Artigo

Argumento tantan

  |  Arquivo pessoal

Publicado em 11/10/2021, às 09h41   Arquivo pessoal   José Medrado

Os operadores do Direito usam uma expressão em latim, ad argumentandum tantum, como forma de reforçar, defender a suar argumentação. Tenho visto que por bajulação, em desconexão com o mundo, alguns usam o argumento tantan, a fim de fazer de “lacrarem” em suas redes sociais. Foi assim, no meu sentir, que a deputada federal Alê Silva (PSL-MG), usou as redes sociais, na noite desse sábado (10), para minimizar o problema da pobreza menstrual. A senhora afirmou em sua conta no Twitter:  "Sou do tempo em que usávamos paninhos, que a cada mês eram lavados e passados para serem novamente usados. Não tinha mi, mi, mi, aínn o governo tem que me dar”. A deputada está certa, não se usava, como também se amputava membros sem anestesia, arrancava-se dente se anestésico, ainda que para quem caminha para atendimentos públicos pode passar por isto. Verdade...mesmo. Eu tomei vacina de pistola, tomei bolo de palmatória e comi muito mingau de cachorro por não ter outra coisa para comer. Então, vamos deixar de usar o que vai ajudar as pessoas a passarem por suas lutas, por seus problemas sem os novos conceitos e comportamentos?

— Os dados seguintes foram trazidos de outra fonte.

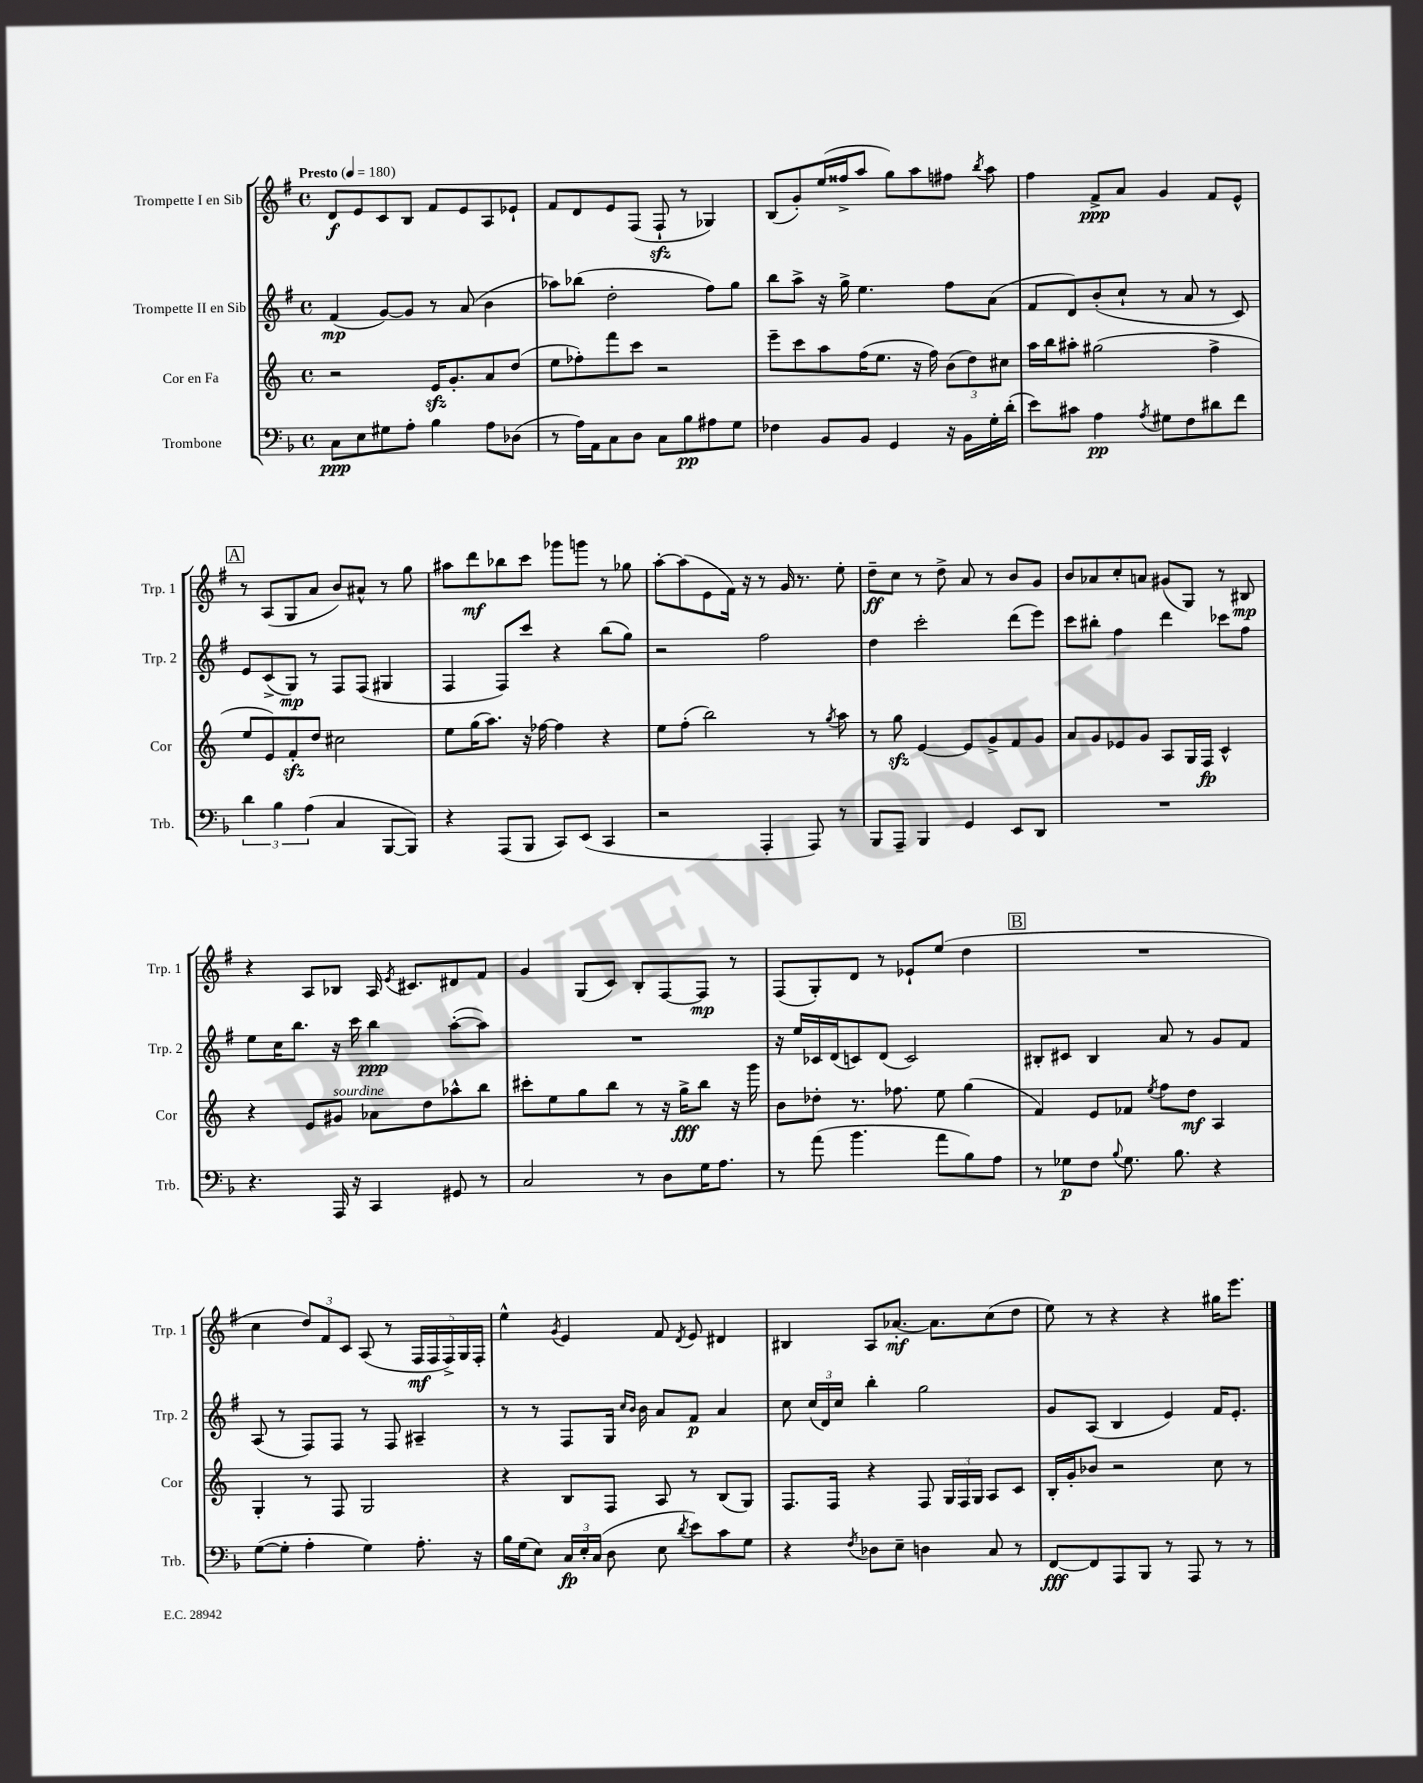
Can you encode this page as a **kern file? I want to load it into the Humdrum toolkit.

**kern	**kern	**kern	**kern
*staff4	*staff3	*staff2	*staff1
*clefF4	*clefG2	*clefG2	*clefG2
*k[b-]	*k[]	*k[f#]	*k[f#]
*M4/4	*M4/4	*M4/4	*M4/4
*met(c)	*met(c)	*met(c)	*met(c)
*MM180	*MM180	*MM180	*MM180
8C	2r	(4f#	8d
8E	.	.	8e
8G#	.	[8g)	8c
8A'	.	8g]	8B
4B-	16e	8r	8f#
.	8.g'	.	.
.	.	(8a	8e
8A	8a	4b	8A
(8D-	(8dd	.	8e-`
=	=	=	=
8r	8ee	8aa-)	8f#
16A)	8ff-')	(8bb-	8d
16AA	.	.	.
8C	8fff	2dd'	8e
8D	8ccc	.	(8F#
8C	2r	.	8F#`
8B-	.	.	8r
8A#	.	8ff#)	4G-)
8G	.	8gg	.
=	=	=	=
4F-	8eee~	8bb	(8B
.	8ccc	8aa^	8g')
8BB-	8aa	16r	(16ee
.	.	16gg^	16ff##^
8BB-	(16ff	4.ee	8aa
.	8.ee	.	.
4GG	.	.	8gg)
.	16r	.	8aa
.	16ff)	.	.
16r	(12b	8ff#	8ff#
16BB-	.	.	.
.	12dd)	.	.
.	.	.	8qbb
16G'	.	(8a	8aa
.	12cc#	.	.
(16d'	.	.	.
=	=	=	=
8e)	16aa	8f#	4ff#
.	16bb	.	.
8c#	8aa#'	8d)	.
4A	(2gg#	(8b'	8f#^
.	.	8cc`	8a
8qA	.	.	.
8G#	.	8r	4g
8F	.	8a	.
8d#	4ff^	8r	8f#
8f	.	8c)	8e^^
=	=	=	=
6d	8ee	8e	8r
.	8e)	(8c^	(8A
6B-	.	.	.
.	8f'	8G)	8G
(6A	.	.	.
.	8dd	8r	8a
4C	2cc#	8F#	8b)
.	.	(8F#	8a#^^
[8BBB-	.	4G#	8r
8BBB-])	.	.	8gg
=	=	=	=
4r	8ee	4F#	8aa#
.	(16gg	.	8ddd
.	8.aa)	.	.
(8AAA	.	8F#)	8bb-
8BBB-	16r	8ccc	8ccc
.	[16ff-	.	.
8CC)	4ff-]	4r	8ggg-
(8EE	.	.	8ggg
4CC	4r	(8bb	8r
.	.	8gg)	8gg-
=	=	=	=
2r	8ee	2r	[8aa'
.	(8ff'	.	(8aa]
.	2bb)	.	8e
.	.	.	16f#)
.	.	.	16r
4AAA'	.	2ff#	8r
.	.	.	16g
.	.	.	8.r
8AAA)	8r	.	.
.	8qgg	.	.
8r	8aa	.	8ee'
=	=	=	=
8BBB-	8r	4dd	8dd~
8AAA~	8gg	.	8cc
4BBB-	[4e	2ccc'	8r
.	.	.	8dd^
4GG	8e]	.	8a
.	8g^	.	8r
8EE	8f	(8ddd	8b
8DD	8g	8eee)	8g
=	=	=	=
1r	8a	8ccc	8b
.	8g	8bb#'	8a-
.	8e-	4ff#	8cc'
.	8g	.	8a
.	8A	4ddd	(8g#
.	16G	.	8G)
.	16F	.	.
.	4c^^	8ccc-	8r
.	.	8ff#	8B#
=	=	=	=
4.r	4r	8ee	4r
.	.	16cc	.
.	.	8.bb	.
.	8e	.	8A
16AAA	8g#	16r	8B-
16r	.	16ccc	.
4CC	8a-	4bb	16A
.	.	.	8qe
.	.	.	8.c#
.	8dd	.	.
8GG#	8aa-^^	([8aa'	8d#
8r	8bb	8aa])	8f#
=	=	=	=
2C	8ccc#'	1r	4g
.	8ee	.	.
.	8gg	.	(8G
.	8bb	.	8c)
8r	8r	.	8B'
8D	16r	.	[8F#
.	16gg^	.	.
16G	8bb	.	8F#]
8.A	.	.	.
.	16r	.	8r
.	16ggg	.	.
=	=	=	=
8r	8b	16r	(8F#
.	.	16ee	.
(8a	8dd-'	16c-	8G')
.	.	(16d	.
4.b-	8.r	8c)	8d
.	.	(8d	8r
.	8.ff-	.	.
.	.	2c)	8e-`
8a	8ee	.	(8ee
8B-)	(4gg	.	4dd
8A	.	.	.
=	=	=	=
8r	4f)	8B#'	1r
8G-	.	8c#	.
8F	8e	4B#	.
8qqB-	.	.	.
8.G-	8f-	.	.
.	8qee	.	.
.	8ff	8a	.
8.B-	.	.	.
.	8dd	8r	.
4r	4A	8g	.
.	.	8f#	.
=	=	=	=
([8G	4G'	(8A	4cc
8G']	.	8r	.
4A'	8r	8F#)	12dd)
.	.	.	12f#
.	8F	8F#	.
.	.	.	12c
4G)	2G	8r	(8A
.	.	8F#	8r
8.A'	.	4A#~	20F#
.	.	.	20F#
.	.	.	20F#^)
.	.	.	20G
16r	.	.	.
.	.	.	20F#'
=	=	=	=
16B-	4r	8r	4ee^^
(16G	.	.	.
8E)	.	8r	.
.	.	.	8qg
24C	8B	8F#	4e
24E'	.	.	.
(24C	.	.	.
8D	8F	16G	.
.	.	16qqcc	.
.	.	16qqb	.
.	.	16b	.
8E	8A	8a	8f#
8qd	.	.	8qd
8e)	8r	8f#	8e
8c	(8B	4a	4d#
8G	8G)	.	.
=	=	=	=
4r	8.F	8cc	4B#
.	.	(24cc	.
.	.	24d)	.
.	16F	.	.
.	.	24cc	.
8qF	.	.	.
8D-	4r	4bb'	8A
8E~	.	.	[8.a-'
4D	8F	2gg	.
.	.	.	8.a-]
.	24G	.	.
.	24F	.	.
.	24G	.	.
8C	8A	.	(8cc
8r	8c	.	8dd
=	=	=	=
[8FF	16B'	8g	8ee)
.	16g'	.	.
8FF]	8b-	(8A	8r
8AAA	2r	4B	4r
8BBB-	.	.	.
8r	.	4e)	4r
8AAA	.	.	.
8r	8cc	16f#	16gg#
.	.	8.e'	8.eee
8r	8r	.	.
==	==	==	==
*-	*-	*-	*-
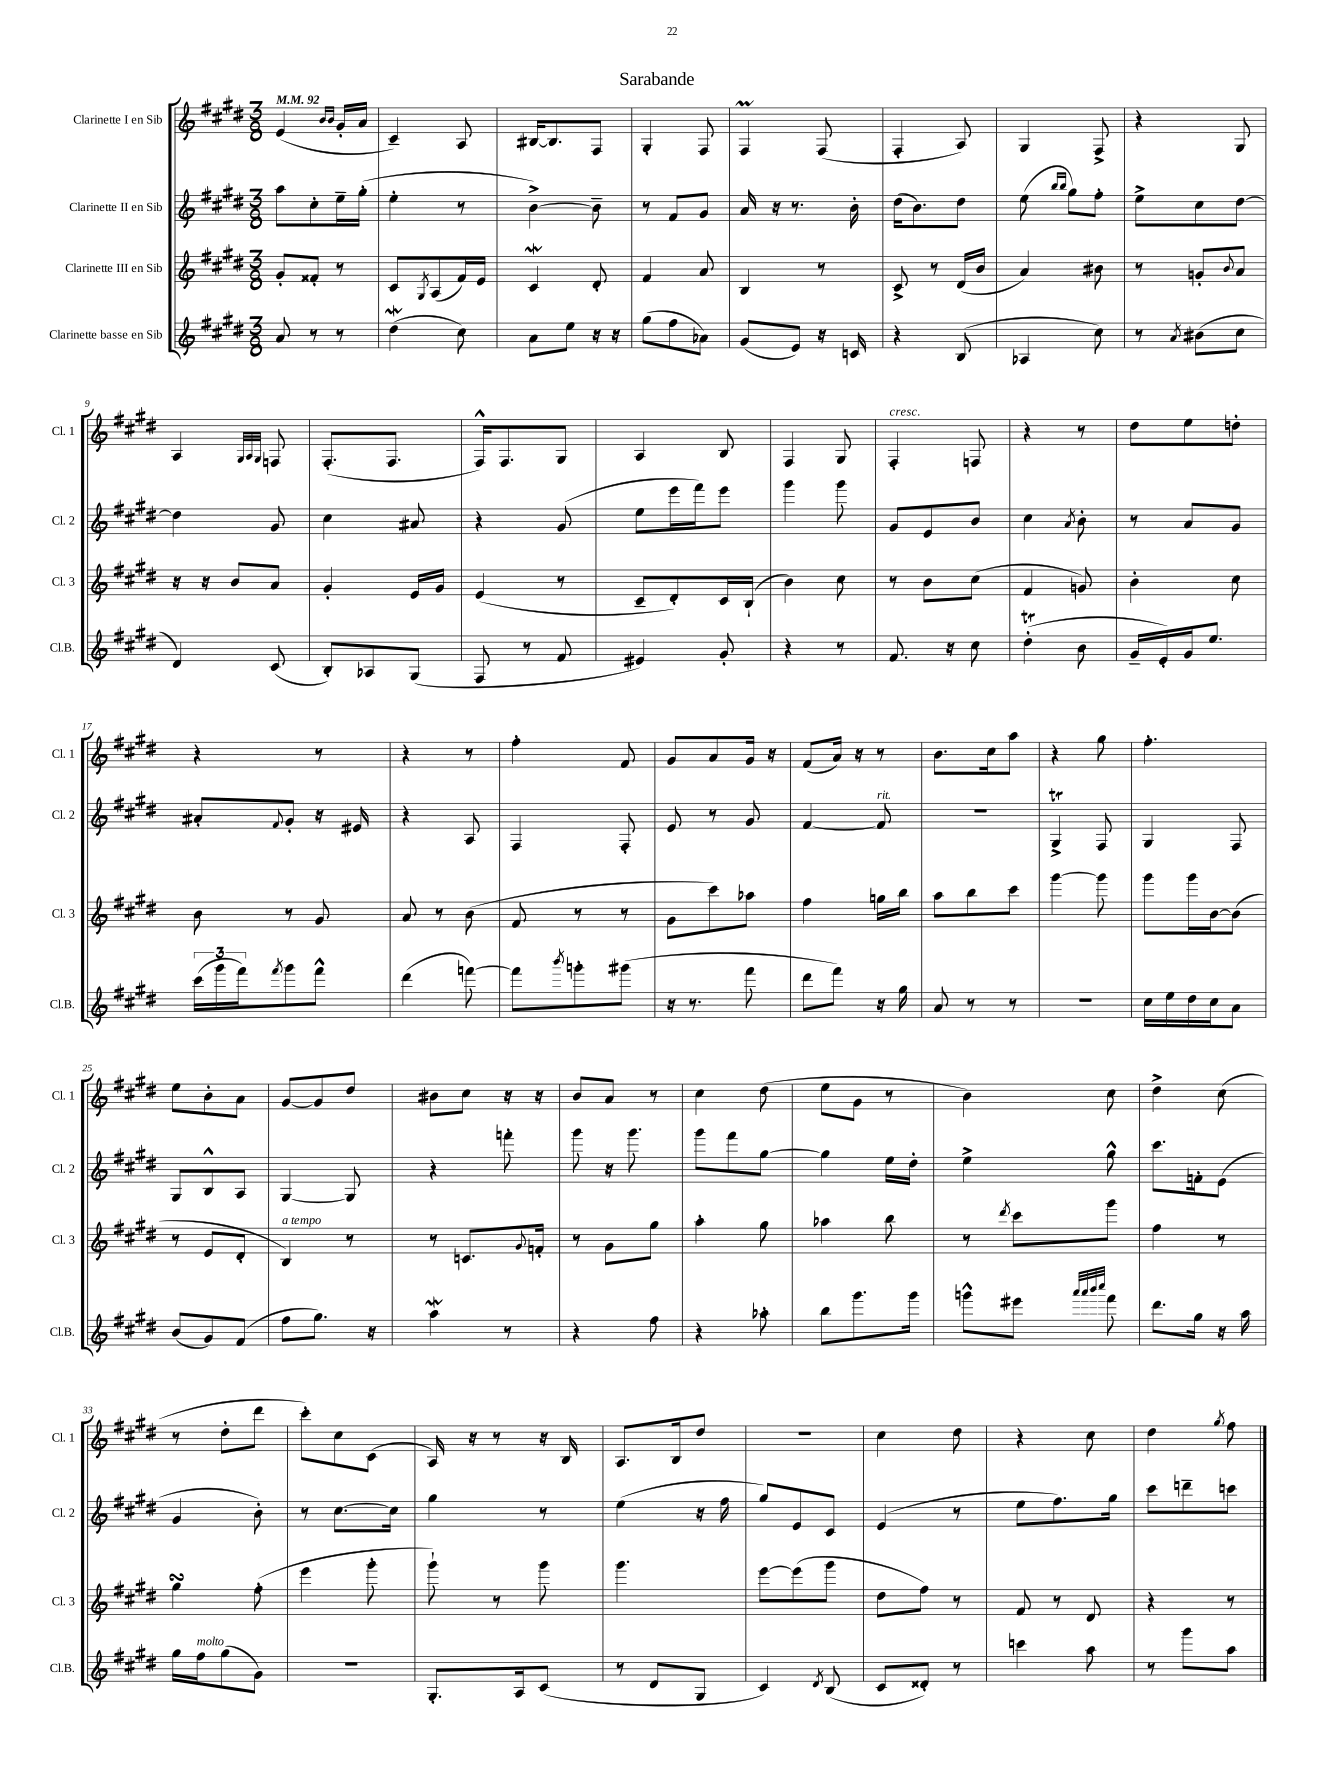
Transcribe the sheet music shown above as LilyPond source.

\header { title = "Sarabande" }
<<
\new StaffGroup <<
\new Staff = "s0" \with { instrumentName = "Clarinette I en Sib" shortInstrumentName = "Cl. 1" } {
    \clef treble \key e \major \numericTimeSignature \time 3/8 \tempo 4 = 92
    e'4( \grace { b'16 b'16 } gis'16-. a'16 |
    cis'4--) a8 |
    bis16~ bis8. fis8 |
    gis4-. fis8 |
    fis4\prall fis8( |
    fis4-. a8) |
    gis4 fis8-> |
    r4 gis8 |
    a4 \grace { gis32 a32 gis32 } f8 |
    fis8.-.( fis8. |
    fis16-^) fis8. gis8 |
    a4 b8 |
    fis4 gis8 |
    fis4-.^\markup { \italic "cresc." } f8 |
    r4 r8 |
    dis''8 e''8 d''8-. |
    r4 r8 |
    r4 r8 |
    fis''4-. fis'8 |
    gis'8 a'8 gis'16 r16 |
    fis'8( a'16) r16 r8 |
    b'8. cis''16 a''8 |
    r4 gis''8 |
    fis''4.-. |
    e''8 b'8-. a'8 |
    gis'8~ gis'8 dis''8 |
    bis'8 cis''8 r16 r16 |
    b'8 a'8 r8 |
    cis''4 dis''8( |
    e''8 gis'8 r8 |
    b'4) cis''8 |
    dis''4-> cis''8( |
    r8 dis''8-. dis'''8 |
    cis'''8-.) cis''8 cis'8( |
    a16) r16 r8 r16 b16 |
    a8. b16 dis''8 |
    r4. |
    cis''4 dis''8 |
    r4 cis''8 |
    dis''4 \acciaccatura { gis''8 } fis''8 \bar "|." |
}
\new Staff = "s1" \with { instrumentName = "Clarinette II en Sib" shortInstrumentName = "Cl. 2" } {
    \clef treble \key e \major \numericTimeSignature \time 3/8
    a''8 cis''8-. e''16-- gis''16-.( |
    e''4-. r8 |
    b'4~->) b'8-- |
    r8 fis'8 gis'8 |
    a'16 r16 r8. b'16-. |
    dis''16( b'8.) dis''8 |
    e''8( \grace { b''16 b''16 } gis''8) fis''8-. |
    e''8-> cis''8 dis''8~ |
    dis''4 gis'8 |
    cis''4 ais'8 |
    r4 gis'8( |
    e''8 e'''16 fis'''16) e'''8 |
    gis'''4 gis'''8 |
    gis'8 e'8 b'8 |
    cis''4 \acciaccatura { a'8 } b'8-. |
    r8 a'8 gis'8 |
    ais'8-. \appoggiatura { fis'8 } gis'8-. r16 eis'16 |
    r4 a8 |
    fis4 fis8-. |
    e'8 r8 gis'8 |
    fis'4~ fis'8^\markup { \italic "rit." } |
    R4. |
    gis4->\trill fis8 |
    gis4 fis8 |
    gis8 b8-^ a8 |
    gis4~ gis8 |
    r4 f'''8-. |
    gis'''8 r16 gis'''8. |
    gis'''8 fis'''8 gis''8~ |
    gis''4 e''16 dis''16-. |
    e''4-> gis''8-^ |
    cis'''8. f'16-. e'8( |
    gis'4 b'8-.) |
    r8 cis''8.~ cis''16 |
    gis''4 r8 |
    e''4( r16 fis''16 |
    gis''8) e'8 cis'8 |
    e'4( r8 |
    e''8 fis''8.) gis''16 |
    cis'''8 d'''8-- c'''8 \bar "|." |
}
\new Staff = "s2" \with { instrumentName = "Clarinette III en Sib" shortInstrumentName = "Cl. 3" } {
    \clef treble \key e \major \numericTimeSignature \time 3/8
    gis'8-. fisis'8-. r8 |
    cis'8 \acciaccatura { gis8 } a8( fis'16) e'16 |
    cis'4\mordent dis'8-. |
    fis'4 a'8 |
    b4 r8 |
    cis'8-> r8 dis'16( b'16 |
    a'4) bis'8 |
    r8 g'8-. \appoggiatura { b'8 } a'8 |
    r16 r16 b'8 a'8 |
    gis'4-. e'16 gis'16 |
    e'4( r8 |
    cis'8-- dis'8-.) cis'16 b16-!( |
    b'4) cis''8 |
    r8 b'8 cis''8( |
    fis'4 g'8) |
    b'4-. cis''8 |
    b'8 r8 gis'8 |
    a'8 r8 b'8( |
    fis'8 r8 r8 |
    gis'8 cis'''8) aes''8 |
    fis''4 g''16 b''16 |
    a''8 b''8 cis'''8 |
    gis'''4~ gis'''8 |
    gis'''8 gis'''16 b'16~ b'8( |
    r8 e'8 dis'8-. |
    b4^\markup { \italic "a tempo" }) r8 |
    r8 c'8. \appoggiatura { gis'8 } f'16-. |
    r8 gis'8 gis''8 |
    a''4-. gis''8 |
    aes''4 b''8 |
    r8 \acciaccatura { dis'''8 } cis'''8 gis'''8 |
    fis''4 r8 |
    gis''4\turn fis''8-.( |
    e'''4 gis'''8-. |
    gis'''8-!) r8 gis'''8 |
    gis'''4. |
    e'''8~ e'''8( gis'''8 |
    dis''8 fis''8) r8 |
    fis'8 r8 dis'8 |
    r4 r8 \bar "|." |
}
\new Staff = "s3" \with { instrumentName = "Clarinette basse en Sib" shortInstrumentName = "Cl.B." } {
    \clef treble \key e \major \numericTimeSignature \time 3/8
    a'8 r8 r8 |
    dis''4\mordent( cis''8) |
    a'8 e''8 r16 r16 |
    gis''8( fis''8 aes'8) |
    gis'8( e'8) r16 c'16 |
    r4 b8( |
    aes4 cis''8) |
    r8 \acciaccatura { a'8 } bis'8( cis''8 |
    dis'4) cis'8( |
    b8-.) aes8 gis8( |
    fis8 r8 fis'8 |
    eis'4) gis'8-. |
    r4 r8 |
    fis'8. r16 cis''8 |
    dis''4-.\trill( b'8 |
    gis'16-- e'16-.) gis'16 e''8. |
    \tuplet 3/2 { cis'''16( gis'''16 fis'''16) } \acciaccatura { fis'''8 } gis'''8 fis'''8-^ |
    dis'''4( f'''8~) |
    f'''8 \acciaccatura { b'''8 } g'''8-. gis'''8( |
    r16 r8. fis'''8 |
    dis'''8 fis'''8) r16 gis''16 |
    a'8 r8 r8 |
    R4. |
    cis''16 e''16 dis''16 cis''16 a'8 |
    b'8( gis'8) fis'8( |
    fis''8 gis''8.) r16 |
    a''4\mordent r8 |
    r4 fis''8 |
    r4 aes''8-. |
    b''8 gis'''8. gis'''16 |
    g'''8-^ eis'''8 \grace { a'''32 a'''32 b'''32 cis''''32 } fis'''8 |
    dis'''8. gis''16 r16 a''16 |
    gis''16 fis''16^\markup { \italic "molto" } gis''8( gis'8) |
    R4. |
    gis8.-. a16 cis'8( |
    r8 dis'8 gis8 |
    cis'4) \acciaccatura { dis'8 } b8( |
    cis'8 disis'8-.) r8 |
    c'''4 a''8 |
    r8 gis'''8 a''8 \bar "|." |
}
>>
>>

O que essas pessoas não entendem, porque nunca precisaram, certamente, que a pobreza, para muitos, pode levar a uma vulnerabilidade mais que social, a uma fragmentação emocional, onde tudo é sentido, interpretado no diapasão da impotência, do sofrimento psicológico, da dor mesmo. Alguém que nunca soube o que é não ter o que comer, poderá confundir com a fome de passar da hora de se alimentar. Claro que não. É de perder a esperança. Uma menina, uma mulher que se sente excluída por tudo, reforçará sua dor moral, sofrerá mais, claro, por suas dificuldades e limitações.

Siga o BNews no Google e receba as principais notícias no seu celular

Essa senhora se coloca como representante do povo, claro, lidimamente, foi eleita no regime democrático, mas sequer conhece proposições básicas da Constituição Federal que jurou, na sua posse, a defender. É lá que vemos em seu art. 3º estabelecer objetivos fundamentais que revelam a noção de justiça social presente em nosso ordenamento jurídico. Dentre estes destacamos a redução das desigualdades sociais e regionais, que nos remete ao direito à igualdade, que constitui um dos pilares estruturais das normas jurídicas de nosso ordenamento, que devem ser compreendidos, também, a partir dos aspectos materiais de seu exercício, ou seja, sem que se desprezem, os critérios de proporcionalidade e  equidade que direcionam a aplicabilidade dos direitos fundamentais e trazem, de modo explícito a proteção de certos grupos, que decorre de uma análise da realidade histórica de marginalização social ou de hipossuficiência diversas, as situações de vulnerabilidade social.  Faltam a maioria dos tais representantes do povo entender que estão lá para mais que o interesse pessoal, afirma a professora em Direito Constitucional, Maria Cristina Teixeira.